## What needs to be done
Give an exact copy of every entry.

===

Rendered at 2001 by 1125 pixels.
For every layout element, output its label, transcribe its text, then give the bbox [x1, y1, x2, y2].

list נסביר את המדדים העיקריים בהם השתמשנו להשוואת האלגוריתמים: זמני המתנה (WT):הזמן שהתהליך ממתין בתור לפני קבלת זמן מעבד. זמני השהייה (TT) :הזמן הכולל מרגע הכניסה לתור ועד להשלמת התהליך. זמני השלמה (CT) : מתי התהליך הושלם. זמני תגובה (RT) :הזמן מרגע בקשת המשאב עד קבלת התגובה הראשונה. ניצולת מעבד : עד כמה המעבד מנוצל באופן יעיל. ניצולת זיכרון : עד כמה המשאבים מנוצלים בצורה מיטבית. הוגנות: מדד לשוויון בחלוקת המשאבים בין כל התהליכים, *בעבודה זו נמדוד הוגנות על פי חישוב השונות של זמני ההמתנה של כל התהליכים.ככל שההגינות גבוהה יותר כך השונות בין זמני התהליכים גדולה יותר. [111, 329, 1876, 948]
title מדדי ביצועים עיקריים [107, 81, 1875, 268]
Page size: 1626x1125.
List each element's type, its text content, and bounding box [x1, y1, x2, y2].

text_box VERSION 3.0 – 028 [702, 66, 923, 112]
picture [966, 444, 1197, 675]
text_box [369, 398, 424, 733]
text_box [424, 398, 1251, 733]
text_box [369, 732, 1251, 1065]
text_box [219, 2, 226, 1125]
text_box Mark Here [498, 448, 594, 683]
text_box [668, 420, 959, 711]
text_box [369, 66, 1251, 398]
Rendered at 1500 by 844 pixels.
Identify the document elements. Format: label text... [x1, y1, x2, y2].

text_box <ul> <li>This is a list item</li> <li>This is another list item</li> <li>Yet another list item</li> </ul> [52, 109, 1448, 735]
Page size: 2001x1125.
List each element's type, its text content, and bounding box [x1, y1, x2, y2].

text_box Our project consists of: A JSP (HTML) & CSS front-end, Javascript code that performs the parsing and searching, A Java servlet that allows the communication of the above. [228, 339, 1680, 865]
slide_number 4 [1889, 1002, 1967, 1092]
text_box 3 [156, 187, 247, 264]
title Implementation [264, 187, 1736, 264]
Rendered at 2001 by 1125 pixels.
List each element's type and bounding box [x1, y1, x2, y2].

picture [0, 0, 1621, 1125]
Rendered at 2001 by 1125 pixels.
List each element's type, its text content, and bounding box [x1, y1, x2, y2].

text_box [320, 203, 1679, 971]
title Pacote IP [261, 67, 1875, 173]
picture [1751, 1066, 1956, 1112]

===

## Solution for this task
Rendered at 2001 by 1125 pixels.
For every layout element, output its label, transcribe its text, then give the bbox [x1, y1, x2, y2].

list נסביר את המדדים העיקריים בהם השתמשנו להשוואת האלגוריתמים: זמני המתנה (WT):הזמן שהתהליך ממתין בתור לפני קבלת זמן מעבד. זמני השהייה (TT) :הזמן הכולל מרגע הכניסה לתור ועד להשלמת התהליך. זמני השלמה (CT) : מתי התהליך הושלם. זמני תגובה (RT) :הזמן מרגע בקשת המשאב עד קבלת התגובה הראשונה. ניצולת מעבד : עד כמה המעבד מנוצל באופן יעיל. ניצולת זיכרון : עד כמה המשאבים מנוצלים בצורה מיטבית. הוגנות: מדד לשוויון בחלוקת המשאבים בין כל התהליכים, *בעבודה זו נמדוד הוגנות על פי חישוב השונות של זמני ההמתנה של כל התהליכים.ככל שההגינות גבוהה יותר כך השונות בין זמני התהליכים גדולה יותר. [111, 329, 1876, 948]
title מדדי ביצועים עיקריים [107, 81, 1875, 268]
Page size: 1626x1125.
List each element's type, its text content, and bounding box [x1, y1, x2, y2].

text_box VERSION 3.0 – 028 [702, 66, 923, 112]
picture [966, 444, 1197, 675]
text_box [369, 398, 424, 733]
text_box [424, 398, 1251, 733]
text_box [369, 732, 1251, 1065]
text_box [219, 2, 226, 1125]
text_box Mark Here [498, 448, 594, 683]
text_box [668, 420, 959, 711]
text_box [369, 66, 1251, 398]
Rendered at 1500 by 844 pixels.
Identify the document elements. Format: label text... [x1, y1, x2, y2].

text_box <ul> <li>This is a list item</li> <li>This is another list item</li> <li>Yet another list item</li> </ul> [52, 109, 1448, 735]
Page size: 2001x1125.
List each element's type, its text content, and bounding box [x1, y1, x2, y2].

text_box Our project consists of: A JSP (HTML) & CSS front-end, Javascript code that performs the parsing and searching, A Java servlet that allows the communication of the above. [228, 339, 1680, 865]
slide_number 4 [1889, 1002, 1967, 1092]
text_box 3 [156, 187, 247, 264]
title Implementation [264, 187, 1736, 264]
Rendered at 2001 by 1125 pixels.
List each element's type and bounding box [x1, y1, x2, y2].

picture [0, 0, 1621, 1125]
Rendered at 2001 by 1125 pixels.
List each element's type, its text content, and bounding box [x1, y1, x2, y2].

text_box [320, 203, 1679, 971]
title Pacote IP [261, 67, 1875, 173]
picture [1751, 1066, 1956, 1112]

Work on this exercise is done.